The Countess of Warwick was a rather slightly-made woman, but tall, with a long pale face, haggard features bearing traces of great former beauty, and a particularly prominent pair of blue eyes.[#] As is often the case with persons who exhibit the last-named feature, she was at no loss for language. She was the daughter, and now the only surviving child, of that Earl of Warwick who had held a conspicuous place in the burning of the Maid of Orleans, and of Isabel, heiress of Le Despenser. All the old prestige and associations of the House of Warwick centred in her, not her husband. How far her influence over him may have been for good or evil, is not an easy question. What evidence there is, is mostly negative, and tends to show that the Countess Anne exercised but little influence of any kind, and was of a type likely to be more concerned about the burning of the marchpane in her own oven, than about the burning of a city at some distance. If this be so, she is much to be pitied: for of the seed of future misery which Warwick sowed, the heaviest portion of the harvest was reaped by her and by the best and dearest of her daughters.

[#] All the members of the Warwick family, and also those of the royal family, are described so far as is practicable from contemporary portraits.

The young Duchess of Clarence, who was in her nineteenth year, was a woman cast in another mould. She resembled her father in character, and her mother in features: but she was more beautiful than the Countess had ever been, and was accounted "the finest young lady in England." She was fair, with blue eyes and shining light hair, over which she wore the new head-dress, which consisted of a most elaborate erection of wire-work, surmounted by a veil of transparent gauze, so that the hair, for many years concealed, was left fully visible.

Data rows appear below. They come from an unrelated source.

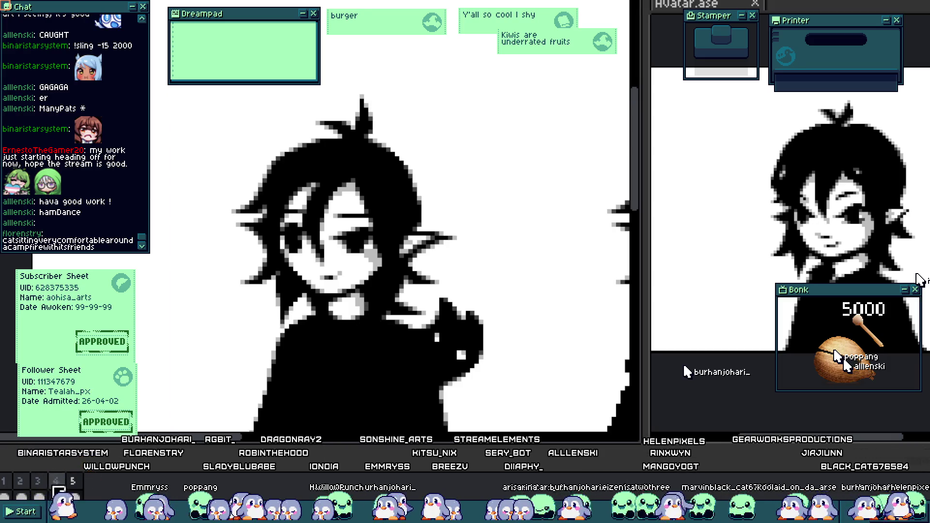
scroll(380, 305, "up", 4)
left_click(359, 308)
key("ctrl+z")
key("ctrl+y")
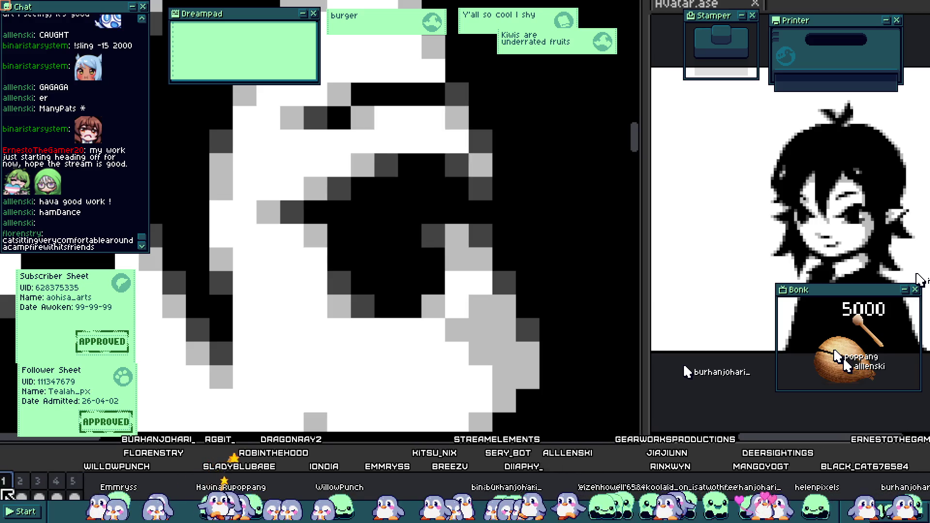
- Select a rectangle around the eye and ear area
scroll(150, 283, "down", 2)
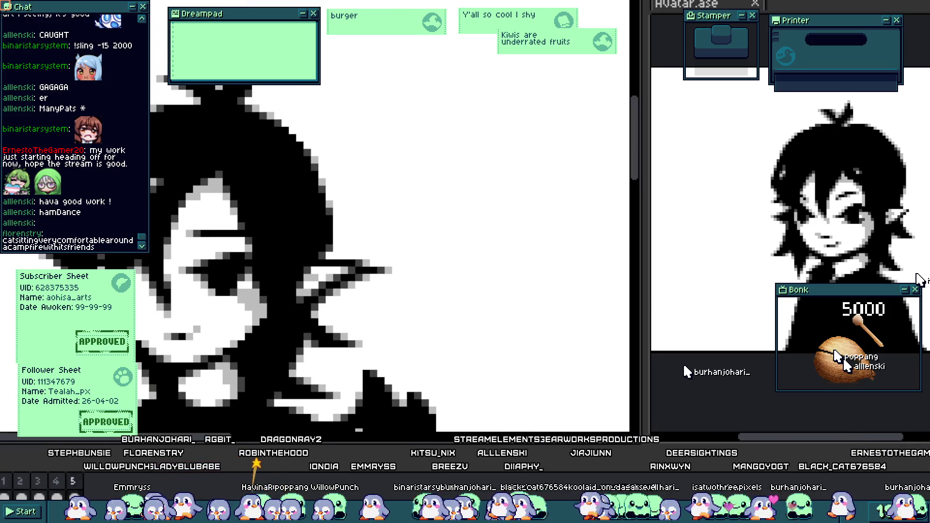
scroll(189, 322, "up", 1)
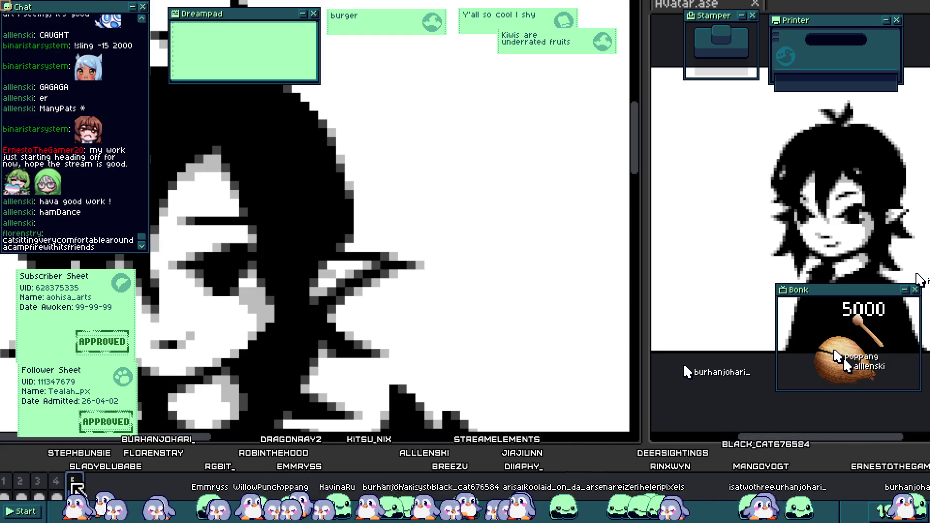
scroll(215, 317, "up", 2)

Head-dresses were now, and for a long time had been, the most important portion of the female costume. The variety was nearly as astounding as the size. Hearts, horns, crowns, and steeples, were all represented: and a full-dressed lady, in all her paraphernalia, was a formidable object both as to cost and dimensions.

Frideswide found herself put through a lively fire of interrogatories by the Countess, who might have been projecting the writing of memoirs of the whole Marnell family, to judge from the minute and numerous details into which she descended. The Duchess sat generally a silent listener, but occasionally interjected a query. At last the Countess looked across the room, and summoned Avice.

"There, take the new maid to you, and show her what shall be her duty," said she. "See that she wants for nought, and say to Bonham 'tis my desire she be set a-work."

Frideswide followed Avice to the further end of the room, where she was introduced to her remaining fellow-chamberers as Theobalda Salvin and Eleanor Farley. Beyond them, and hitherto concealed by a chair, she suddenly perceived a fourth person, in the shape of a little old lady, so very little as to be almost a dwarf, with the cheeriest and brightest of faces.

"Mother Bonham," said Avice, "'tis my Lady's good pleasure you set Mistress Frideswide a-work."

"Well, my lass, there's no pleasure in idlesse," was the answer. "See you here, my maid: would you rather a white seam, or some matter of broidery?"

Frideswide, whose tastes inclined her rather to the useful than the ornamental, chose the plain work, and sitting down among the chamberers, was soon as busy as any of them.